English trusts law case on unincorporated associations

 is an English trusts law case, concerning the destination of property that is held by unincorporated associations when they wind up. The High Court applied the view that while the association exists, assets are held jointly by the members but according to the terms of the association contract, and when the association ends any surplus funds go to those who were members of the association at the moment of its dissolution. (In the particular case, one sole member survived.)

==Facts==
The Performing and Captive Animals Defence League was founded as an unincorporated association in 1914, with the purpose of banning animals performing. It was decided the league had no charitable status in 1949, after National Anti-Vivisection Society v IRC, because it was meant to change the law.

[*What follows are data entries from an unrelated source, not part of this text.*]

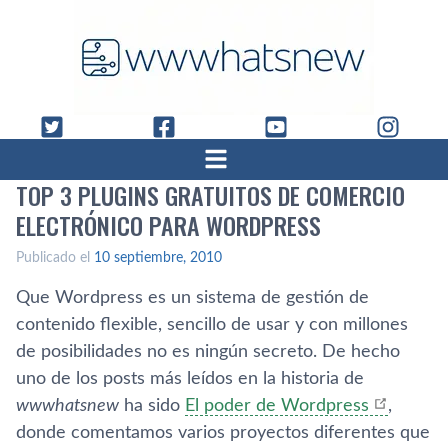
TOP 3 PLUGINS GRATUITOS DE COMERCIO
ELECTRÓNICO PARA WORDPRESS
Publicado el
10 septiembre, 2010
Que Wordpress es un sistema de gestión de
contenido flexible, sencillo de usar y con millones
de posibilidades no es ningún secreto. De hecho
uno de los posts más leí­dos en la historia de
wwwhatsnew
ha sido
El poder de Wordpress
,
donde comentamos varios proyectos diferentes que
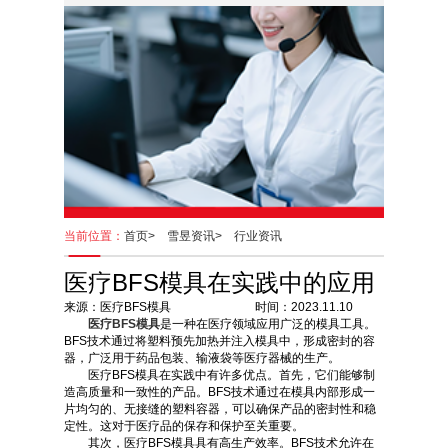
当前位置：
首页>
雪昱资讯>
行业资讯
医疗BFS模具在实践中的应用
来源：医疗BFS模具 时间：2023.11.10
医疗BFS模具
是一种在医疗领域应用广泛的模具工具。
BFS技术通过将塑料预先加热并注入模具中，形成密封的容
器，广泛用于药品包装、输液袋等医疗器械的生产。
医疗BFS模具在实践中有许多优点。首先，它们能够制
造高质量和一致性的产品。BFS技术通过在模具内部形成一
片均匀的、无接缝的塑料容器，可以确保产品的密封性和稳
定性。这对于医疗品的保存和保护至关重要。
其次，医疗BFS模具具有高生产效率。BFS技术允许在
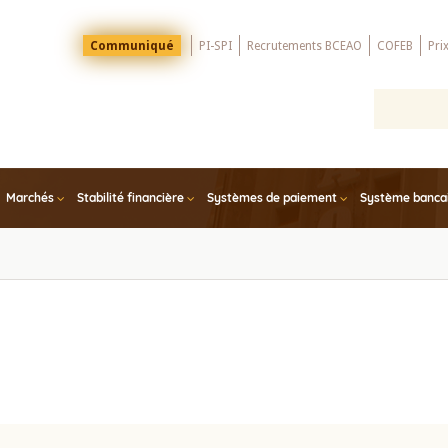
Menu
Communiqué
PI-SPI
Recrutements BCEAO
COFEB
Pri
Top
Marchés
Stabilité financière
Systèmes de paiement
Système bancair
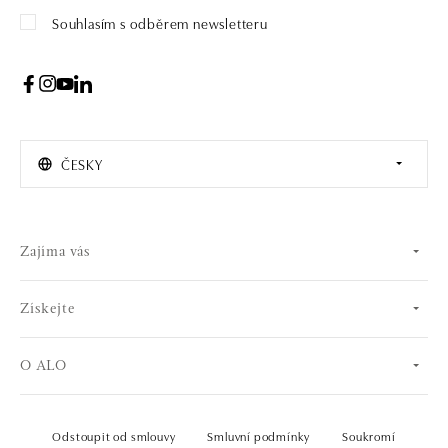
Souhlasím s odběrem newsletteru
ČESKY
Zajíma vás
Získejte
O ALO
Odstoupit od smlouvy
Smluvní podmínky
Soukromí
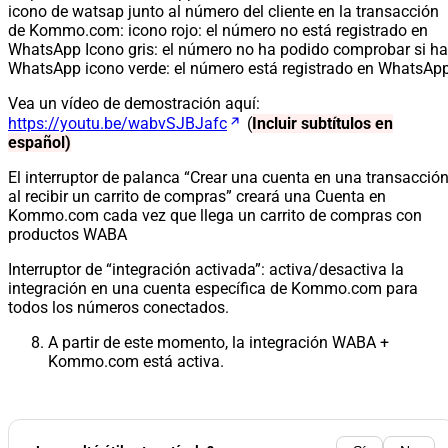
icono de watsap junto al número del cliente en la transacción
de Kommo.com: icono rojo: el número no está registrado en
WhatsApp Icono gris: el número no ha podido comprobar si h
WhatsApp icono verde: el número está registrado en WhatsApp
Vea un vídeo de demostración aquí:
https://youtu.be/wabvSJBJafc
(
Incluir subtítulos en
español)
El interruptor de palanca “Crear una cuenta en una transacció
al recibir un carrito de compras” creará una Cuenta en
Kommo.com cada vez que llega un carrito de compras con
productos WABA
Interruptor de “integración activada”: activa/desactiva la
integración en una cuenta específica de Kommo.com para
todos los números conectados.
A partir de este momento, la integración WABA +
Kommo.com está activa.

Mr and Mrs Hanchett-Stamford joined as life members in the mid-1960s; he died in 2006 and she was the sole surviving member of the society. She decided to wind up and give the money to an active animal charity, seeking a declaration that the work and objects of the league were charitable under the Charities Act 2006 section 2(2)(k) and appointed herself and her solicitor as trustees of the fund, or just take the money herself.

==Judgment==
Lewison J held the society was not charitable within the legal definition. However, he held that on her husband's death the league ceased to exist, the rules ceased to bind her, and she was absolutely entitled to the assets as the sole surviving member. He held there was no need, in fact, to invoke a new form of co-ownership. Rather the association, while it lasted, was "a species of joint tenancy":

It is true that this is not a joint tenancy according to the classical model; but since any collective ownership of property must be a species of joint tenancy or tenancy in common this kind of collective ownership must, in my judgment, be a sub-species of joint tenancy, albeit taking effect subject to any contractual restrictions applicable as between members.

The donor transfers property to the members beneficially, but the property is received by the members as group property, as an accretion to an association's funds. This means its use is to be governed by contract, and the contract in almost all cases prevents severance of a member's share.